● **What you will do**
Set out exactly every line of the entries below, starting at the line that holds "Methode gibt eine" and stopping after the line that holds "- <xref:System.AppDomain>".

Saved entries
☆ ☆ ☆

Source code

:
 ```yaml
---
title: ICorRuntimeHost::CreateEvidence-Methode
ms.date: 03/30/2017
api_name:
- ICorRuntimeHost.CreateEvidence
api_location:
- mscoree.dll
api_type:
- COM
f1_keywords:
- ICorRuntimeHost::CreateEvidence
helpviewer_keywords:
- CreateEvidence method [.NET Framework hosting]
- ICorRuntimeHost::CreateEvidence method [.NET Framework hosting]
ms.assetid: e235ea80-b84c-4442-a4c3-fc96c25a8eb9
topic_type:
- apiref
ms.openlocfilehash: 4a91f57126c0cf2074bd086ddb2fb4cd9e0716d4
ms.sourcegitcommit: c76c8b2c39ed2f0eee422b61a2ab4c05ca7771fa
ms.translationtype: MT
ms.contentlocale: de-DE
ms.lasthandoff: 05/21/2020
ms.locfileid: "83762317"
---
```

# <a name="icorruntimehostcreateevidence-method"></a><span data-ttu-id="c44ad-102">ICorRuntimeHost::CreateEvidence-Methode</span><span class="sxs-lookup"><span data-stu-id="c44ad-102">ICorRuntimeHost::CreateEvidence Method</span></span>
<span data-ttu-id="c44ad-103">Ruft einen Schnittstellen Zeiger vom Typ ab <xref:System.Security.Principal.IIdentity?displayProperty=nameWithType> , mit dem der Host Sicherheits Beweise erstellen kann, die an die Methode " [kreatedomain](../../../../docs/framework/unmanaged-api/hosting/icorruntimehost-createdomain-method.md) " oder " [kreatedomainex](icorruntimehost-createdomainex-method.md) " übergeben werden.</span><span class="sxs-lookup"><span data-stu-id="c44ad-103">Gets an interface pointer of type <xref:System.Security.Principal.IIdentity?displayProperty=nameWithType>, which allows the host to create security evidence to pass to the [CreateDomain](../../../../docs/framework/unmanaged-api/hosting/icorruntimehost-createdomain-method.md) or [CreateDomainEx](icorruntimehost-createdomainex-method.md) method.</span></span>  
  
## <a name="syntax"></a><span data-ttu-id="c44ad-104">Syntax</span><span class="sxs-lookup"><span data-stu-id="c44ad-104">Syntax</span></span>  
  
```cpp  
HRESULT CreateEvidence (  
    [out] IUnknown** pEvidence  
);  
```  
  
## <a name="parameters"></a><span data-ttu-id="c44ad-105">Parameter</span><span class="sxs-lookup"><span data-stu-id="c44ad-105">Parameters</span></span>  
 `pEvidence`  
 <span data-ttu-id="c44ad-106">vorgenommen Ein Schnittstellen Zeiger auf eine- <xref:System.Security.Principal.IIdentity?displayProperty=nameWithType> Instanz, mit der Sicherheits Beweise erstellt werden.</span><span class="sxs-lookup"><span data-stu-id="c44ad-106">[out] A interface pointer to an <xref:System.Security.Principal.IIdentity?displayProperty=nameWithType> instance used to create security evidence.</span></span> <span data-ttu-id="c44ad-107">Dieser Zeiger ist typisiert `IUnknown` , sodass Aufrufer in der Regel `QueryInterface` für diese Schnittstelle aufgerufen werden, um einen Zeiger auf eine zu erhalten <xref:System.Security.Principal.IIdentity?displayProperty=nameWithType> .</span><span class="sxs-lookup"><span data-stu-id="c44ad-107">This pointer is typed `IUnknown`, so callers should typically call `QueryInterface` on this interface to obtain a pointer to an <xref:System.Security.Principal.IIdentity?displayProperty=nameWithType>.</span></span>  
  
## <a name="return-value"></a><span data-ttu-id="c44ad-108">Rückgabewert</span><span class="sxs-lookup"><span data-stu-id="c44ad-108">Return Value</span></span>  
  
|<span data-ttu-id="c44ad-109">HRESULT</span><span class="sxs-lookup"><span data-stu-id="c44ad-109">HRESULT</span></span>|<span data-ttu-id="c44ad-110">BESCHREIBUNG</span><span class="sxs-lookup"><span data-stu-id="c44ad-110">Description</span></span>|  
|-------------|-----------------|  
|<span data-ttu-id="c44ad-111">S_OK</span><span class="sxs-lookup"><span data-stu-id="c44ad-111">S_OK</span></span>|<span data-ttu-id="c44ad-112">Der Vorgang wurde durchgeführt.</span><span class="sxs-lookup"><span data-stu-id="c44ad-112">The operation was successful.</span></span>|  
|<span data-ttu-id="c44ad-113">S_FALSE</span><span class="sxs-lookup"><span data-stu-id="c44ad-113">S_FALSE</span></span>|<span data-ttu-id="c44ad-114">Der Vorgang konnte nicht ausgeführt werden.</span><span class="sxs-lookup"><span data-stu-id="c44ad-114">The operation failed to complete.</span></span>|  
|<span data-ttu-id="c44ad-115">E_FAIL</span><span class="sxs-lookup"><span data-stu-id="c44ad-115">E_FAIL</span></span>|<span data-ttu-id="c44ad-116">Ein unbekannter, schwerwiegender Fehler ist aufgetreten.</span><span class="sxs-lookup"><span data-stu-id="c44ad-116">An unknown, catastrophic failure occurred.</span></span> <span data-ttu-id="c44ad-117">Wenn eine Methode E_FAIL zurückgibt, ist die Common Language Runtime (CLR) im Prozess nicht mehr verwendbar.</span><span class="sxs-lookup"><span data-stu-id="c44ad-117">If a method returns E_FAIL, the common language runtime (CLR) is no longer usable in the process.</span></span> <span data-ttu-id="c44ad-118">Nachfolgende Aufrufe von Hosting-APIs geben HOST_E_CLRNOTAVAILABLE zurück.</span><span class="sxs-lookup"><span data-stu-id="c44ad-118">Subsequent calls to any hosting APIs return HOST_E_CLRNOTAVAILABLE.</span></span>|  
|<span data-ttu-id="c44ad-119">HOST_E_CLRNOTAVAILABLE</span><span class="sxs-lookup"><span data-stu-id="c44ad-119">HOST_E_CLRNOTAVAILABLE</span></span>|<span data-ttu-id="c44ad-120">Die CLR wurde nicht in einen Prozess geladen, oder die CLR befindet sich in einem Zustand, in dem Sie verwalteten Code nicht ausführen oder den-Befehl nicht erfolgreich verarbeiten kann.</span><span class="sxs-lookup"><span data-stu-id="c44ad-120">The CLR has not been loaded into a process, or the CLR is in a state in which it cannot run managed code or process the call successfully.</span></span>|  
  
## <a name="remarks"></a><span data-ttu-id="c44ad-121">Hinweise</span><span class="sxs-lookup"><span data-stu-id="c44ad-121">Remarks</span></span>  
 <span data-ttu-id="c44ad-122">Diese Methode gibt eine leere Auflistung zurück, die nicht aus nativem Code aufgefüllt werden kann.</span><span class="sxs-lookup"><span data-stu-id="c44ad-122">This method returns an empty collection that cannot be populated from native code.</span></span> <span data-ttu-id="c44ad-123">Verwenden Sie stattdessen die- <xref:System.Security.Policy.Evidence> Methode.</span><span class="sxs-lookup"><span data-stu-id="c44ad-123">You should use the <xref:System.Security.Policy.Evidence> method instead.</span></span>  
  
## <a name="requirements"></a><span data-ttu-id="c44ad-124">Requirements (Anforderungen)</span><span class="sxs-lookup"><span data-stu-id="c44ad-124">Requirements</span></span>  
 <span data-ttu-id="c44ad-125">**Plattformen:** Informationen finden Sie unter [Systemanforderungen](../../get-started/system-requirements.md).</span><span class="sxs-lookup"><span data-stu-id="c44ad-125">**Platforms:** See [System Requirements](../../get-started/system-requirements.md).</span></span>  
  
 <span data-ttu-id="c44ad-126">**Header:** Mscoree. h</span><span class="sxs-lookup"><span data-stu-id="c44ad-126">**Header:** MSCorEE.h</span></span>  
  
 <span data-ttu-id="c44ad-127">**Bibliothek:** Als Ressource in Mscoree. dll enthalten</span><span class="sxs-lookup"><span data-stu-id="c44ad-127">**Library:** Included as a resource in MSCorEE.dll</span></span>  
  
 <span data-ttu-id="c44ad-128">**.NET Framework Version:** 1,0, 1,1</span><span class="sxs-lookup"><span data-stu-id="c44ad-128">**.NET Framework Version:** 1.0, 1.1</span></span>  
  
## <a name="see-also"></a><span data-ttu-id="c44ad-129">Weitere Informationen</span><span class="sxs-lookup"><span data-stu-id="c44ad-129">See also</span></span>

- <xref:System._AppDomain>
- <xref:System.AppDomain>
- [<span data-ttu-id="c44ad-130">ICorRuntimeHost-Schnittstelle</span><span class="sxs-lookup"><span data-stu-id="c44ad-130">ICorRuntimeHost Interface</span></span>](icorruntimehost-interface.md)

☆ ☆ ☆

● **Answer box**
 <span data-ttu-id="c44ad-122">Diese Methode gibt eine leere Auflistung zurück, die nicht aus nativem Code aufgefüllt werden kann.</span><span class="sxs-lookup"><span data-stu-id="c44ad-122">This method returns an empty collection that cannot be populated from native code.</span></span> <span data-ttu-id="c44ad-123">Verwenden Sie stattdessen die- <xref:System.Security.Policy.Evidence> Methode.</span><span class="sxs-lookup"><span data-stu-id="c44ad-123">You should use the <xref:System.Security.Policy.Evidence> method instead.</span></span>  
  
## <a name="requirements"></a><span data-ttu-id="c44ad-124">Requirements (Anforderungen)</span><span class="sxs-lookup"><span data-stu-id="c44ad-124">Requirements</span></span>  
 <span data-ttu-id="c44ad-125">**Plattformen:** Informationen finden Sie unter [Systemanforderungen](../../get-started/system-requirements.md).</span><span class="sxs-lookup"><span data-stu-id="c44ad-125">**Platforms:** See [System Requirements](../../get-started/system-requirements.md).</span></span>  
  
 <span data-ttu-id="c44ad-126">**Header:** Mscoree. h</span><span class="sxs-lookup"><span data-stu-id="c44ad-126">**Header:** MSCorEE.h</span></span>  
  
 <span data-ttu-id="c44ad-127">**Bibliothek:** Als Ressource in Mscoree. dll enthalten</span><span class="sxs-lookup"><span data-stu-id="c44ad-127">**Library:** Included as a resource in MSCorEE.dll</span></span>  
  
 <span data-ttu-id="c44ad-128">**.NET Framework Version:** 1,0, 1,1</span><span class="sxs-lookup"><span data-stu-id="c44ad-128">**.NET Framework Version:** 1.0, 1.1</span></span>  
  
## <a name="see-also"></a><span data-ttu-id="c44ad-129">Weitere Informationen</span><span class="sxs-lookup"><span data-stu-id="c44ad-129">See also</span></span>

- <xref:System._AppDomain>
- <xref:System.AppDomain>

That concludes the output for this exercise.